━━━ Dokument
"Der Markt wird von den Herstellern kontrolliert"\

21.04.1989

Mit David Tory, President und Chief Executive Officer der Open Software Foundation sprachen die CW-Redakteure Karin Quack und Hermann Gfaller

þAls was versteht sich die OSF?

Tory: Die OSF wurde gegründet, um eine offene Systemplattform im Unix-Bereich zu bilden, die unabhängig von irgendwelchen Herstellern sein soll. Dabei geht sie wie ein Software-Unternehmen vor - allerdings wie eines, das auf eigene Entwicklungstätigkeit verzichtet. Wir sehen unsere Aufgabe darin, Software-Spezifikationen einzuführen, denen unsere Mitglieder zustimmen.

þWie funktioniert das konkret?

Wenn wir uns für bestimmte technische Vorraussetzungen entschieden haben, schicken wir diese Spezifikationen als "Request for Technology" zu den Herstellern. Von dort erhalten wir deren Ausführungen der spezifizierten Techniken. Nach eingehender Prüfung entscheiden wir uns für das Produkt, das den Anforderungen am besten entspricht und erwerben die Lizenz dafür. Wir erweitern die Software um die noch fehlenden Anforderungen, wobei wir sicherstellen, daß sie portabel und leicht zu bedienen ist sowie den von uns geforderten Standards entspricht. Schließlich geben wir das veränderte Produkt zur Lizenzierung frei, das heißt wir bringen es als OSF-Produkt mit dem Source-Code auf den Markt.

þWelchen Vorteil bietet einem Hersteller dabei die OSF-Mitgliedschaft?

Die Mitglieder erhalten noch vor der endgültigen Fertigstellung sogenannte "Snapshots", mit deren Hilfe sie sich einen Eindruck davon verschaffen können, ob ihre Anforderungen umgesetzt wurden. Die Snapshots stellen also eine Art "Alpha-Test" dar. Der Vorteil für die Mitglieder liegt darin, daß sie schon frühzeitig damit beginnen können, die Software nach ihren Bedürfnissen zu erweitern.
━━━━━━
Pflichtaufgaben:
#1 Welche Position hat David Tory laut dem Interview inne?
#2 Wie lässt sich der Absatz des Interviews, der mit „Wenn wir uns für bestimmte technische Vorraussetzungen“ beginnt, als knappe Liste wiedergeben, ohne seine wesentlichen Fakten zu verlieren?
#3 Extrahieren Sie aus dem Interview den Abschnitt, der mit den Worten beginnt, die „Die Mitglieder erhalten“ enthalten, und mit „Bedürfnissen zu erweitern.“ endet.
━━━ Datenauszüge
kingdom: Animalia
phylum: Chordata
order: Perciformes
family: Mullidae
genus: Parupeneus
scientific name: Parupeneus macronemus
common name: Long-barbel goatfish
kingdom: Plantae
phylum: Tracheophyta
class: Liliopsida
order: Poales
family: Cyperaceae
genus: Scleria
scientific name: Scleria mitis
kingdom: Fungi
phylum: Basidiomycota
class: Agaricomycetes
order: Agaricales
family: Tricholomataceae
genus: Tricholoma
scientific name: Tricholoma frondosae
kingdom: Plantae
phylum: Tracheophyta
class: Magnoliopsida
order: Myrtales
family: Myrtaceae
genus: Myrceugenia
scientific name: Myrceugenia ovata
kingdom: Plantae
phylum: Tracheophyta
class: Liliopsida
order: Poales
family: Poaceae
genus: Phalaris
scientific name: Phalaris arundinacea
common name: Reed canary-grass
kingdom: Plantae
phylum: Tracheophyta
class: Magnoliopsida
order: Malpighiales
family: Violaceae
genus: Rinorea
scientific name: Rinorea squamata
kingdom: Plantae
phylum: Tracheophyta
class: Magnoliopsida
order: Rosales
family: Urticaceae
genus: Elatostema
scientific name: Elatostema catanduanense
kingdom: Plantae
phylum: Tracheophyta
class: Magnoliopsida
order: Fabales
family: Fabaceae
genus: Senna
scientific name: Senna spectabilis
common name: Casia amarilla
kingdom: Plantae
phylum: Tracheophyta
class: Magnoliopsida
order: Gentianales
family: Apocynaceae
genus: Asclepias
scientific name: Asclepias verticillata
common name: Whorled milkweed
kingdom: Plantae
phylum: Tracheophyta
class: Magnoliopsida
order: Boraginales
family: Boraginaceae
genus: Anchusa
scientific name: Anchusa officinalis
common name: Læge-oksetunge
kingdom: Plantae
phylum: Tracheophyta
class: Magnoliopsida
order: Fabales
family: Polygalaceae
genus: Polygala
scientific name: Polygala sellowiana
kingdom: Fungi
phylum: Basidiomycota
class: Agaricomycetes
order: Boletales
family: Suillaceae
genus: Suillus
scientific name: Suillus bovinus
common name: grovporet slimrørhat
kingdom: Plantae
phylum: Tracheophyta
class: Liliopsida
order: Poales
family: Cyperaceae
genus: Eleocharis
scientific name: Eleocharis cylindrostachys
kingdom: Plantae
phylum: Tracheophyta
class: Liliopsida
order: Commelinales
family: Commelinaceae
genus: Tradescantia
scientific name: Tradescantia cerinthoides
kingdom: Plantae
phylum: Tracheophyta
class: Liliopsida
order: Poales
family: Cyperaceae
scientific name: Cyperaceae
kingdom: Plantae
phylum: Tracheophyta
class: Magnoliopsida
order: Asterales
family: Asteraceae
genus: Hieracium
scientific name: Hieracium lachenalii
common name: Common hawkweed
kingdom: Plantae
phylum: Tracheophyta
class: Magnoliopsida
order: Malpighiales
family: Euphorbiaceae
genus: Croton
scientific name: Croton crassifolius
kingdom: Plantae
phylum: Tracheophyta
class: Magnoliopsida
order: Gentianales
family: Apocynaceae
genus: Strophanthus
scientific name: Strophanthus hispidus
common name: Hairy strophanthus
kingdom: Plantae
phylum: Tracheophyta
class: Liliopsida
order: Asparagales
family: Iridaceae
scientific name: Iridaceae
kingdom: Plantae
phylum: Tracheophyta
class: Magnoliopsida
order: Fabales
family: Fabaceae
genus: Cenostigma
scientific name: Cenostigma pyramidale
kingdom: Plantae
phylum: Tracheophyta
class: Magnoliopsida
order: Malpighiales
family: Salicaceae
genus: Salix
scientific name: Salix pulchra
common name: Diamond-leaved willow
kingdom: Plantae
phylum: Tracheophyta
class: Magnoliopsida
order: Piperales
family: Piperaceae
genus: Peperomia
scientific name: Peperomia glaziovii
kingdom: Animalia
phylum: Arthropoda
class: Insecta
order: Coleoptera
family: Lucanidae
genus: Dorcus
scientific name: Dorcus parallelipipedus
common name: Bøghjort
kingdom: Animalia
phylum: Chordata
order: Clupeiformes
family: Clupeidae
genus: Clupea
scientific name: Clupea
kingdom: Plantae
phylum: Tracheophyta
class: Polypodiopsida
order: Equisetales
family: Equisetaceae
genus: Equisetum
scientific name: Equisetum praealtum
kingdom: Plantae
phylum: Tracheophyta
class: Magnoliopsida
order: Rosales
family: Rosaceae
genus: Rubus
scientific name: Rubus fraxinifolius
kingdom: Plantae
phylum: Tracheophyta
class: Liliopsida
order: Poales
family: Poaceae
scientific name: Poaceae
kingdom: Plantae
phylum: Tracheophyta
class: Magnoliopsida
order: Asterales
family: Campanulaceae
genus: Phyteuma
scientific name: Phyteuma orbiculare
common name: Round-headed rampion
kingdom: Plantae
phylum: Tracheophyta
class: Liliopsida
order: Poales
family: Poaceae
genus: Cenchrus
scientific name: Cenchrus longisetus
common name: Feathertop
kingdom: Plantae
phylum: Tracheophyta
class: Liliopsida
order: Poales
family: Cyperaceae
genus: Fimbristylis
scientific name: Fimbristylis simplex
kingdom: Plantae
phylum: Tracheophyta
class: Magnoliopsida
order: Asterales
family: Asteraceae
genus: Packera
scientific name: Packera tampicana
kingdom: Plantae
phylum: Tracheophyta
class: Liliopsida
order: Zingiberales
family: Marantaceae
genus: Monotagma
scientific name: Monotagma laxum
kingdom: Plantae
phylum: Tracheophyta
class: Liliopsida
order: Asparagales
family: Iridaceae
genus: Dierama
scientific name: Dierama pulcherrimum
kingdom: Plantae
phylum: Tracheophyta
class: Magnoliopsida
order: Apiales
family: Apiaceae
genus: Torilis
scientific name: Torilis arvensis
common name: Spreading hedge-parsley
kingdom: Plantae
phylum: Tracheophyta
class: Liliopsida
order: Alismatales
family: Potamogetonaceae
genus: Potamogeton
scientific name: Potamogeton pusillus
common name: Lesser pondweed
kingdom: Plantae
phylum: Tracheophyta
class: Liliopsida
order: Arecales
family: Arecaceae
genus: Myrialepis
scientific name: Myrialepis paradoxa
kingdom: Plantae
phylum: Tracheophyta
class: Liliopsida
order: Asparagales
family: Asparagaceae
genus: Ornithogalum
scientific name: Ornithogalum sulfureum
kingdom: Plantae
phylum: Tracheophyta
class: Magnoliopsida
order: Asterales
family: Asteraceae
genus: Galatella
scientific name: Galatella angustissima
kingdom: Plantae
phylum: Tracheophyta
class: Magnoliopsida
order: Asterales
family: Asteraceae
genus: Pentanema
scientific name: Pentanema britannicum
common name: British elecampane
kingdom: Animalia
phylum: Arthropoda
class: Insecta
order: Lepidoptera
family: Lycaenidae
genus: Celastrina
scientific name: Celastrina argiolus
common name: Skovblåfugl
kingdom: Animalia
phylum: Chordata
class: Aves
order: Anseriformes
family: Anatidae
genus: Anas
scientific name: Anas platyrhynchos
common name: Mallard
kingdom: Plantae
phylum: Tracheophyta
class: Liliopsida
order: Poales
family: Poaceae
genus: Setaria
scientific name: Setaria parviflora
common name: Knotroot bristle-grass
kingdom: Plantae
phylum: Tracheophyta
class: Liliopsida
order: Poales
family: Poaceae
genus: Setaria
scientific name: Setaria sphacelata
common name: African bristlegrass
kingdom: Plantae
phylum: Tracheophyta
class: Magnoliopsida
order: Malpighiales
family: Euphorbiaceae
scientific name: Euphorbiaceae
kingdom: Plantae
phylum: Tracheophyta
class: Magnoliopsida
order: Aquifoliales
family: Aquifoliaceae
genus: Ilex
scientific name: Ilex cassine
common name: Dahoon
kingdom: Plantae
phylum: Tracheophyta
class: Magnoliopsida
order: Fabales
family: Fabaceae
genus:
━━━━━━
Ergebnisse je Aufgabe:
#1 Er ist President und Chief Executive Officer der Open Software Foundation.

#2
- Die OSF legt technische Voraussetzungen fest und schickt sie als „Request for Technology“ an die Hersteller.
- Die Hersteller liefern ihre Ausführungen der spezifizierten Techniken.
- Nach eingehender Prüfung wählt die OSF das am besten passende Produkt und erwirbt die Lizenz.
- Sie ergänzt fehlende Anforderungen und sorgt für Portabilität, leichte Bedienbarkeit und Einhaltung ihrer Standards.
- Das veränderte Produkt kommt als OSF-Produkt mit Source-Code zur Lizenzierung auf den Markt.

#3
Die Mitglieder erhalten noch vor der endgültigen Fertigstellung sogenannte "Snapshots", mit deren Hilfe sie sich einen Eindruck davon verschaffen können, ob ihre Anforderungen umgesetzt wurden. Die Snapshots stellen also eine Art "Alpha-Test" dar. Der Vorteil für die Mitglieder liegt darin, daß sie schon frühzeitig damit beginnen können, die Software nach ihren Bedürfnissen zu erweitern.